Pandas - mwicat/personal GitHub Wiki

Create DataFrame

https://www.geeksforgeeks.org/creating-a-pandas-dataframe-using-list-of-tuples/

From CVS

This infers headers from first line:

import pandas as pd 
data = pd.read_csv("filename.csv") 

From CSV string

data = '''
1 5
2 25
3 50
'''

import pandas as pd 
data = pd.read_csv(pd.compat.StringIO(data)) 

From list of tuples/list

import pandas as pd 
data = [('Peter', 18, 7), 
        ('Riff', 15, 6), 
        ('John', 17, 8), 
        ('Michel', 18, 7), 
        ('Sheli', 17, 5) ] 
df = pd.DataFrame(data, columns =['Name', 'Age', 'Score']) 

From list of namedtuple

from collections import namedtuple
import pandas as pd

User = namedtuple('User', 'user_id data_type count size')
users = [User('user', 10, 20, 30) for _ in xrange(10)]

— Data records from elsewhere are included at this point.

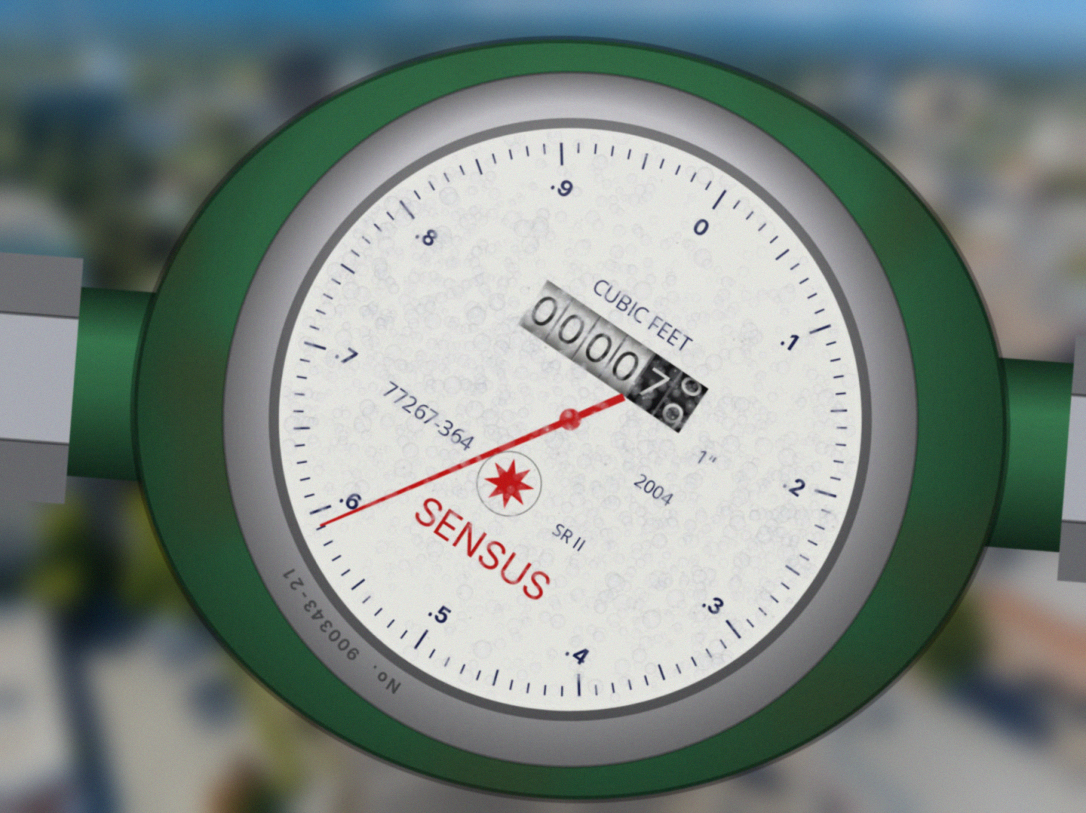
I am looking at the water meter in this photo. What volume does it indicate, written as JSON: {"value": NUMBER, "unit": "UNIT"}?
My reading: {"value": 78.59, "unit": "ft³"}
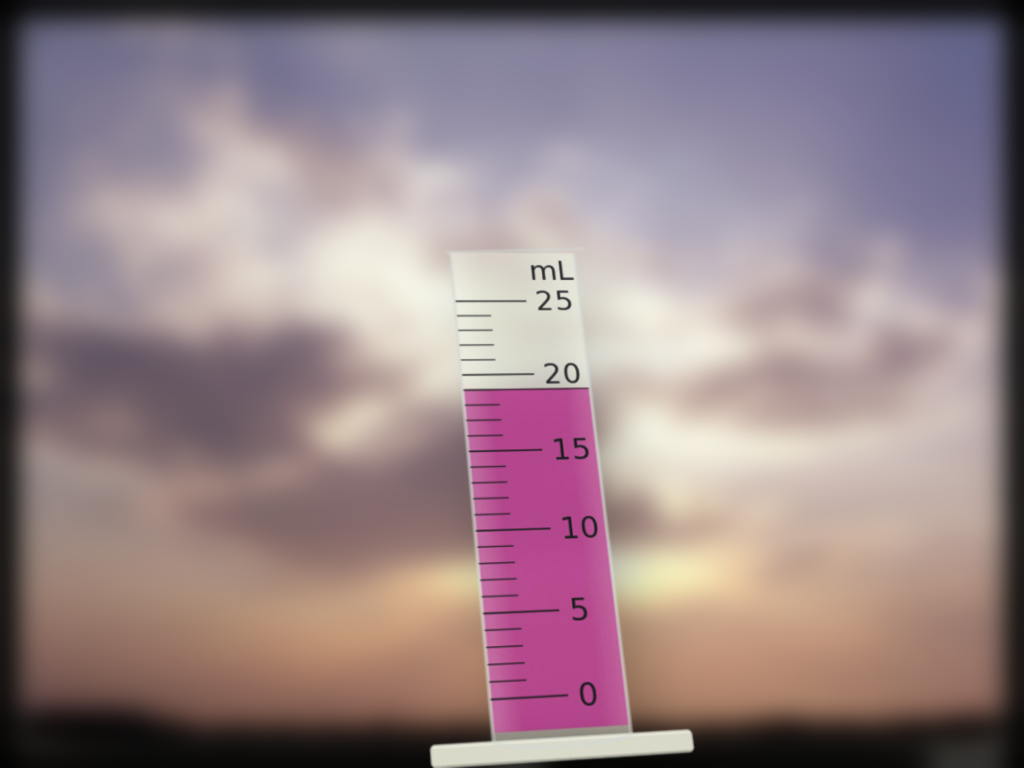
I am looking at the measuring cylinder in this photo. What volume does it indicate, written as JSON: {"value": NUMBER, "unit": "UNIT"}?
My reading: {"value": 19, "unit": "mL"}
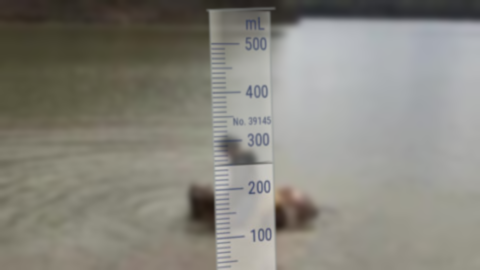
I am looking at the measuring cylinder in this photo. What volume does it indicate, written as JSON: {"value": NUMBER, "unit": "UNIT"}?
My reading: {"value": 250, "unit": "mL"}
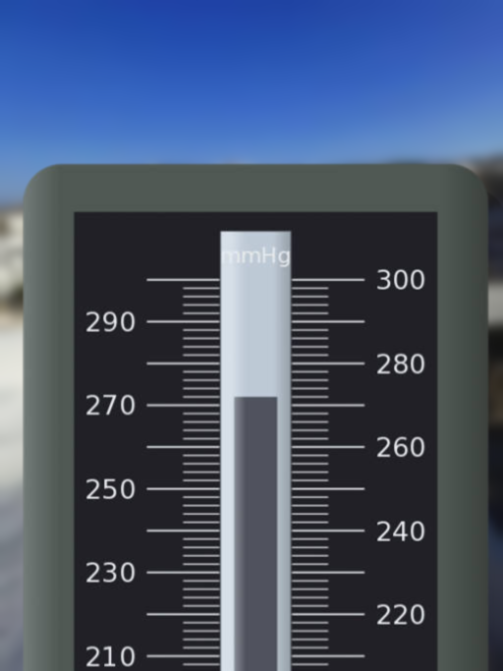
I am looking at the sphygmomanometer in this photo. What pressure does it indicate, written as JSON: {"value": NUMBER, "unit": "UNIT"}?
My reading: {"value": 272, "unit": "mmHg"}
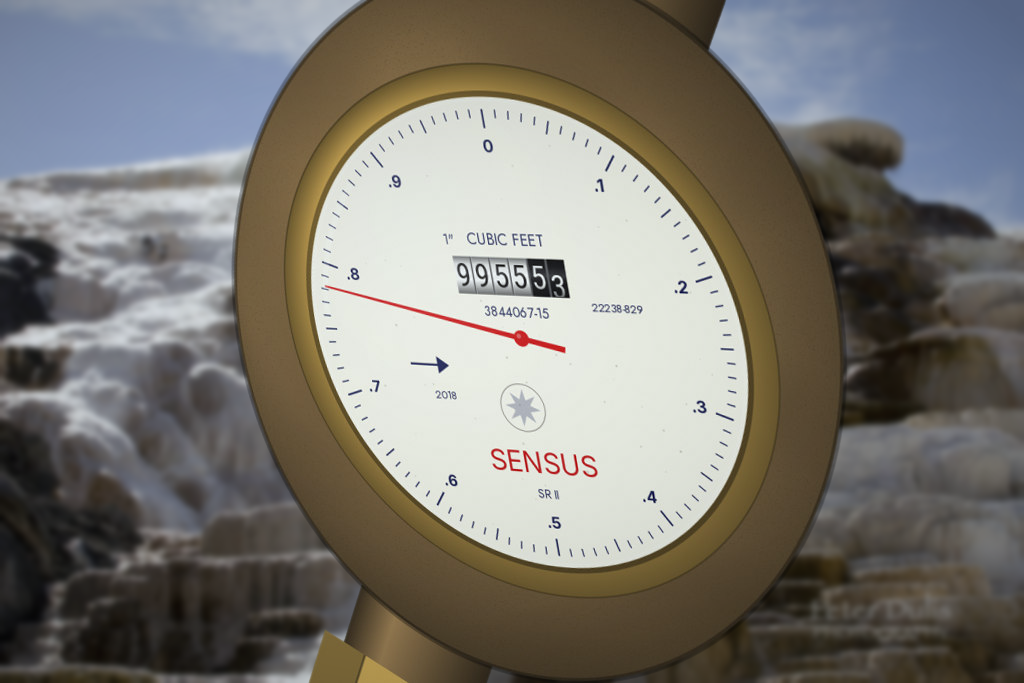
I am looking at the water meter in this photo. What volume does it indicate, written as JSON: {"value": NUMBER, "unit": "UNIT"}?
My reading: {"value": 995552.78, "unit": "ft³"}
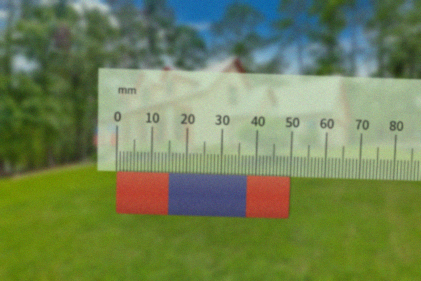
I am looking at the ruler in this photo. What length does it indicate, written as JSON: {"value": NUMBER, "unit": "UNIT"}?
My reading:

df = pd.DataFrame(users, columns=User._fields)
df.to_pickle('storage.pkl')

df = pd.read_pickle('storage.pkl')

Get nth row

df.iloc[n]

Add calculated column to dataframe

df['newcol'] = df.apply(lambda row: row.col1, axis=1)

sqlite to DataFrame

from sqlalchemy import create_engine
engine = create_engine('sqlite:///%s' % args.file)
df = pd.read_sql('storage', engine)

Operations

Join

  • how = left|right|outer|inner
df.set_index('key').join(other.set_index('key'), how='left')

Groupby and top 10

data.groupby('Country').Country.count().sort_values(ascending=False).head(10)

Show multiple time datas

import pandas as pd
import matplotlib.pyplot as plt
import matplotlib
matplotlib.style.use('ggplot')

dfs = []

for num, statfile in enumerate(args.statfiles):
    stats = pickle.load(open(statfile))
    ts = stats['timestamps']
    s = pd.Series(index=[x-ts[0] for x in ts], data=1)
    s2 = s.cumsum()
    dfs.append(s2.to_frame(statfile))

df = pd.concat(dfs).sort_index().fillna(method='ffill')

ax = df.plot(grid=True)
ax.set_xlabel("time [s]")
ax.set_ylabel("# requests")

plt.show()

Iterate over dataframe

for index, row in df.iterrows():
    print(row['c1'], row['c2'])

Filter dataframe

df[(df.A == 1) & (df.D == 6)]
df.query('a>0 and 0<b<2')